Fully Asynchronous Federated Learning with Faster Convergence for LLM Reasoning

Federated Learning (FL) has emerged as a transformative paradigm for distributed machine learning, enabling collaborative model training across decentralized devices while preserving data privacy. Concurrently, the advent of Large Language Models (LLMs)—such as GPT, Claude, and Qwen—has redefined natural language understanding and generation. Despite their potential, integrating LLMs into FL frameworks remains challenging; conventional synchronous FL mechanisms frequently suffer from significant communication overhead and idle "straggler" delays, exacerbated by the vast parameter space of LLMs and the inherent hardware heterogeneity of edge devices. To mitigate these inefficiencies, we propose a novel fully asynchronous FL framework specifically optimized for LLM fine-tuning.
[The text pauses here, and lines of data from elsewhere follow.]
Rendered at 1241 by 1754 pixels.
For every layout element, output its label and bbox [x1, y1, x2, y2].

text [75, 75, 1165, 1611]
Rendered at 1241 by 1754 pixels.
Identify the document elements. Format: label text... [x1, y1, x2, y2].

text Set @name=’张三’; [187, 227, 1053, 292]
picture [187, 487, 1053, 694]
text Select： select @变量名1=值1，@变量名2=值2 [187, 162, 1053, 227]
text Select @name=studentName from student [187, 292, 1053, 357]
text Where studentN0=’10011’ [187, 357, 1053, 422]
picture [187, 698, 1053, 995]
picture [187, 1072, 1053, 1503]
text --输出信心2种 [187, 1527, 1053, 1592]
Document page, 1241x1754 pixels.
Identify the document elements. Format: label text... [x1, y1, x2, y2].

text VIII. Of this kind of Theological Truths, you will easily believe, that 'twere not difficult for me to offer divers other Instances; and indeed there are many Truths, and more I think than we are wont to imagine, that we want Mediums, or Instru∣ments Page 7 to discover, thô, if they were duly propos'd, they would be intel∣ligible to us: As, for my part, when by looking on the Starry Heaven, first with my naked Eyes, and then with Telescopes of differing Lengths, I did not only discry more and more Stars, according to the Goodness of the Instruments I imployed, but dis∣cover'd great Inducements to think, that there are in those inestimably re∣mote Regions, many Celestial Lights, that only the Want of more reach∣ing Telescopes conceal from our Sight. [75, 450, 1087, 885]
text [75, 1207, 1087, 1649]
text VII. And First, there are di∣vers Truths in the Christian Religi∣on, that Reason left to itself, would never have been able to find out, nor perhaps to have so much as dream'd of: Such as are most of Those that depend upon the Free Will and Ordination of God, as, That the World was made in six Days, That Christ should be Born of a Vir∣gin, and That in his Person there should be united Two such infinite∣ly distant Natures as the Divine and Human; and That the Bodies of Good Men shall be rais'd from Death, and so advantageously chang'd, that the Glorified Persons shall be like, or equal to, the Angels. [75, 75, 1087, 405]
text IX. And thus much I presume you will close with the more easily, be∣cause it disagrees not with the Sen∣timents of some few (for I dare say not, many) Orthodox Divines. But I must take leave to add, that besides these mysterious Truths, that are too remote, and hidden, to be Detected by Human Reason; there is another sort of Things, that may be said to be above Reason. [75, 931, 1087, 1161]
Our core contribution is a systematic exploration of matrix decomposition and approximation techniques to identify the most effective linear algebraic methods for distributed optimization in asynchronous settings. We evaluate three distinct approaches—Principal Component Analysis (PCA), QR Decomposition with Column Pivoting (QRCP), and CUR Decomposition—through extensive experiments on GPT-2 fine-tuning using the WikiText dataset. Empirical results demonstrate that PCA-based approximation achieves the fastest convergence and competitive accuracy, significantly reducing wall-clock training time while maintaining a performance profile comparable to synchronous baselines.